> [The exercise]
Render every line of the data below as a Markdown table with two columns, No. and Text, giving each line its own numbered row and leaving out blank lines.

Saved data entries

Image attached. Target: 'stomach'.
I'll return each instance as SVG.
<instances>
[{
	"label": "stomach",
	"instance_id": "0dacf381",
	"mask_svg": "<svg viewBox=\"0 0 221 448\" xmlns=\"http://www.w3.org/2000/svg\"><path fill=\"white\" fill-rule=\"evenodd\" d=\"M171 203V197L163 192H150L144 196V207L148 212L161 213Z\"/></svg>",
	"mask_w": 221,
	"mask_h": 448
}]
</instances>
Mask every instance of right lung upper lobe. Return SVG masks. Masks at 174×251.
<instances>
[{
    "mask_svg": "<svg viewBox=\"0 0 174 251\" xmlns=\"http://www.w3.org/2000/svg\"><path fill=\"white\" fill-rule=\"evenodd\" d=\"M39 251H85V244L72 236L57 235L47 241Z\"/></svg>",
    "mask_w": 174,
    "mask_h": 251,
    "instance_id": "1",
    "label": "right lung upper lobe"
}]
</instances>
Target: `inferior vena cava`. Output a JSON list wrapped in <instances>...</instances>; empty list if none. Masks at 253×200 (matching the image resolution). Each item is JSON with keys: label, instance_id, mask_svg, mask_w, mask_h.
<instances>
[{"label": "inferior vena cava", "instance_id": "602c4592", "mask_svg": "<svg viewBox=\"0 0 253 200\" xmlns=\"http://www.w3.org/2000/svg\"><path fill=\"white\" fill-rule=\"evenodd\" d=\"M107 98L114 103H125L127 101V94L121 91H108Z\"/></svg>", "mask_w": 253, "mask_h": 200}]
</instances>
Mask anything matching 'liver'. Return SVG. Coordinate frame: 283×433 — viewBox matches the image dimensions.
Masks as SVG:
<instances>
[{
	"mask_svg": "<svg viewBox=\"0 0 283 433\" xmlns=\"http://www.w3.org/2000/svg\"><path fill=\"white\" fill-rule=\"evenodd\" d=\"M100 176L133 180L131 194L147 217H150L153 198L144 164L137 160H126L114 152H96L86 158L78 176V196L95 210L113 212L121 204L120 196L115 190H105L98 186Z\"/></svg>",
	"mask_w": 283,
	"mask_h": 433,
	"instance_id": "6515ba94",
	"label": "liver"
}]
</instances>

> [Result of the task]
| No. | Text |
|---|---|
| 1 | Image attached. Target: 'stomach'. |
| 2 | I'll return each instance as SVG. |
| 3 | <instances> |
| 4 | [{ |
| 5 | 	"label": "stomach", |
| 6 | 	"instance_id": "0dacf381", |
| 7 | 	"mask_svg": "<svg viewBox=\"0 0 221 448\" xmlns=\"http://www.w3.org/2000/svg\"><path fill=\"white\" fill-rule=\"evenodd\" d=\"M171 203V197L163 192H150L144 196V207L148 212L161 213Z\"/></svg>", |
| 8 | 	"mask_w": 221, |
| 9 | 	"mask_h": 448 |
| 10 | }] |
| 11 | </instances> |
| 12 | Mask every instance of right lung upper lobe. Return SVG masks. Masks at 174×251. |
| 13 | <instances> |
| 14 | [{ |
| 15 |     "mask_svg": "<svg viewBox=\"0 0 174 251\" xmlns=\"http://www.w3.org/2000/svg\"><path fill=\"white\" fill-rule=\"evenodd\" d=\"M39 251H85V244L72 236L57 235L47 241Z\"/></svg>", |
| 16 |     "mask_w": 174, |
| 17 |     "mask_h": 251, |
| 18 |     "instance_id": "1", |
| 19 |     "label": "right lung upper lobe" |
| 20 | }] |
| 21 | </instances> |
| 22 | Target: `inferior vena cava`. Output a JSON list wrapped in <instances>...</instances>; empty list if none. Masks at 253×200 (matching the image resolution). Each item is JSON with keys: label, instance_id, mask_svg, mask_w, mask_h. |
| 23 | <instances> |
| 24 | [{"label": "inferior vena cava", "instance_id": "602c4592", "mask_svg": "<svg viewBox=\"0 0 253 200\" xmlns=\"http://www.w3.org/2000/svg\"><path fill=\"white\" fill-rule=\"evenodd\" d=\"M107 98L114 103H125L127 101V94L121 91H108Z\"/></svg>", "mask_w": 253, "mask_h": 200}] |
| 25 | </instances> |
| 26 | Mask anything matching 'liver'. Return SVG. Coordinate frame: 283×433 — viewBox matches the image dimensions. |
| 27 | Masks as SVG: |
| 28 | <instances> |
| 29 | [{ |
| 30 | 	"mask_svg": "<svg viewBox=\"0 0 283 433\" xmlns=\"http://www.w3.org/2000/svg\"><path fill=\"white\" fill-rule=\"evenodd\" d=\"M100 176L133 180L131 194L147 217H150L153 198L144 164L137 160H126L114 152H96L86 158L78 176V196L95 210L113 212L121 204L120 196L115 190H105L98 186Z\"/></svg>", |
| 31 | 	"mask_w": 283, |
| 32 | 	"mask_h": 433, |
| 33 | 	"instance_id": "6515ba94", |
| 34 | 	"label": "liver" |
| 35 | }] |
| 36 | </instances> |